**TASK LIST:**
1. According to the mailing-list message, XML is a simplified version of which markup language?
2. Gather every line of the entries that contains the string "alla", treating uppercase and lowercase letters as different.

**PAGE EXCERPT:**
________________

Articles in PC Week from Jon Bosak on 1997-05-04 (w3c-sgml-wg@w3.org from May 1997)

From: Jon Bosak <bosak@atlantic-83.Eng.Sun.COM>
Date: Sun, 4 May 1997 10:56:45 -0700
To: w3c-sgml-wg@w3.org
Message-Id: <199705041756.KAA08854@boethius.eng.sun.com>
Here are a couple of articles that ought to wash out the bad taste of
that clueless Dvorak piece.

Jon

========================================================================

   XML will take the Web to the next level.
   
   PC Week, April 28, 1997 v14 n17 p46(1)
   
   Author
          
   Sullivan, Eamonn
          
   Summary
   
   The new Extensible Markup Language (XML) attempts to overcome the
   limitations of HTML by providing the flexibility needed to deploy more
   sophisticated documents and exchange very complex data over the Web.
   XML is a simplified version of Standard Generalized Markup Language
   (SGML), a 'metalanguage' that can describe other markup languages such
   as HTML. SGML could theoretically be used for Web browsers because its
   Document Type Descriptions (DTD) make it very extensible, but its
   complexity would add too much overhead to everyday Web software and
   DTDs are difficult to write. XML is a compromise between HTML's
   simplicity and SGML's power. It creates simplified DTDs and lets
   authors create new tags, some of them very complex, at will. The new
   language is fully SGML-compatible and can be read by advanced
   document-management software, although it cannot read all SGML
   documents. XML adds bidirectional hypertext and other features
   currently missing from the Web.

________________

**MATERIAL FOR THIS EXERCISE:**
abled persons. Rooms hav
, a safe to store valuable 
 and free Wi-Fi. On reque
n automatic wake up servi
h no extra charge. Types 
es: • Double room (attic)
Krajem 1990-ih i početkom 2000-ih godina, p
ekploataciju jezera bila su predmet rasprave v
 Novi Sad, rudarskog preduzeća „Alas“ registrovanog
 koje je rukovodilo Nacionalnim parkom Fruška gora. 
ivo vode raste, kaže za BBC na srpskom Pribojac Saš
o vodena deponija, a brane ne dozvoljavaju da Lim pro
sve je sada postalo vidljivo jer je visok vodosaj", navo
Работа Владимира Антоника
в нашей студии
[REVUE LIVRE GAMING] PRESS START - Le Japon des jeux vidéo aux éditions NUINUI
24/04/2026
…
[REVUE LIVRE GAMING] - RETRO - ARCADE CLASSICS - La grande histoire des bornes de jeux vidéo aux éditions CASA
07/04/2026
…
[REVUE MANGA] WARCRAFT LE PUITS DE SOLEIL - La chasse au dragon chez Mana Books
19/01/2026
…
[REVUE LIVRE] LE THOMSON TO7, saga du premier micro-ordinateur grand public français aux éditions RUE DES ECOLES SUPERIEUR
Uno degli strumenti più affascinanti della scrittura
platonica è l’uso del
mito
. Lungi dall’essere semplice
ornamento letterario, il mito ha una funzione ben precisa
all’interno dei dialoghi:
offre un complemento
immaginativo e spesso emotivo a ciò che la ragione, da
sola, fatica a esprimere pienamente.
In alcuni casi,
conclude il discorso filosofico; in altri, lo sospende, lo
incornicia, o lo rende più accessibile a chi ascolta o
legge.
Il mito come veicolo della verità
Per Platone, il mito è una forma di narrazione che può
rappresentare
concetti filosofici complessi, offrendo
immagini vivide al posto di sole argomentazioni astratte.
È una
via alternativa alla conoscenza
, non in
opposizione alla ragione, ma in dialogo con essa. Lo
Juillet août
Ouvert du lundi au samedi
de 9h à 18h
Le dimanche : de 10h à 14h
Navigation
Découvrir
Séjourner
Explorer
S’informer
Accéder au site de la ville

________________

**TASK RESPONSES:**
1. Standard Generalized Markup Language (SGML).

2.
via alternativa alla conoscenza
opposizione alla ragione, ma in dialogo con essa. Lo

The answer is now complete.